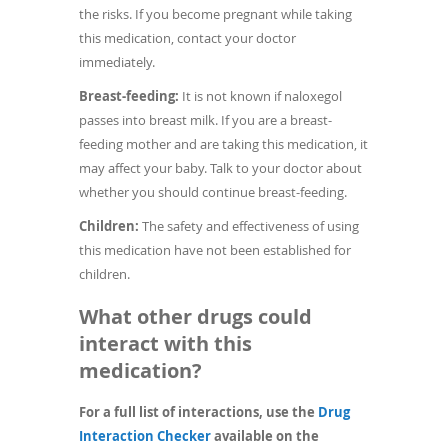
the risks. If you become pregnant while taking
this medication, contact your doctor
immediately.
Breast-feeding:
It is not known if naloxegol
passes into breast milk. If you are a breast-
feeding mother and are taking this medication, it
may affect your baby. Talk to your doctor about
whether you should continue breast-feeding.
Children:
The safety and effectiveness of using
this medication have not been established for
children.
What other drugs could
interact with this
medication?
For a full list of interactions, use the
Drug
(opens
Interaction Checker
available on the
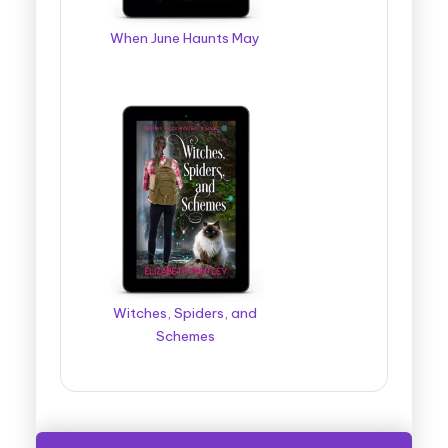
When June Haunts May
Witches, Spiders, and
Schemes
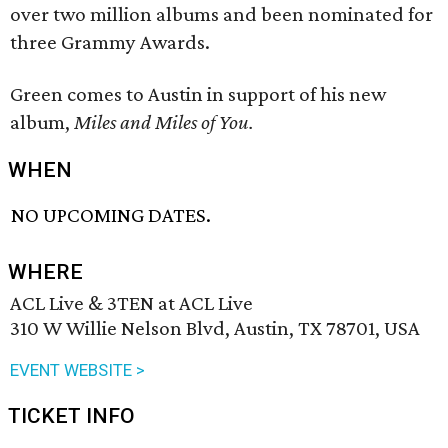
over two million albums and been nominated for
three Grammy Awards.
Green comes to Austin in support of his new
album,
Miles and Miles of You.
WHEN
NO UPCOMING DATES.
WHERE
ACL Live & 3TEN at ACL Live
310 W Willie Nelson Blvd, Austin, TX 78701, USA
EVENT WEBSITE >
TICKET INFO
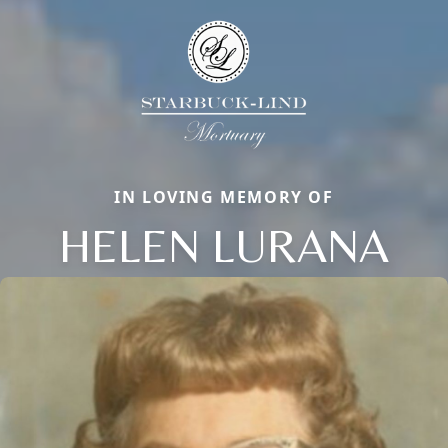
IN LOVING MEMORY OF
HELEN LURANA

※

(Work instructions):
The line that contains "What other drugs could" begins the part to retype, and the last line of the records above ends it. Retype both and everything between, exactly, without the pictures.

(Result for this task):
What other drugs could
interact with this
medication?
For a full list of interactions, use the
Drug
(opens
Interaction Checker
available on the
When June Haunts May
Witches, Spiders, and
Schemes
over two million albums and been nominated for
three Grammy Awards.
Green comes to Austin in support of his new
album,
Miles and Miles of You.
WHEN
NO UPCOMING DATES.
WHERE
ACL Live & 3TEN at ACL Live
310 W Willie Nelson Blvd, Austin, TX 78701, USA
EVENT WEBSITE >
TICKET INFO
IN LOVING MEMORY OF
HELEN LURANA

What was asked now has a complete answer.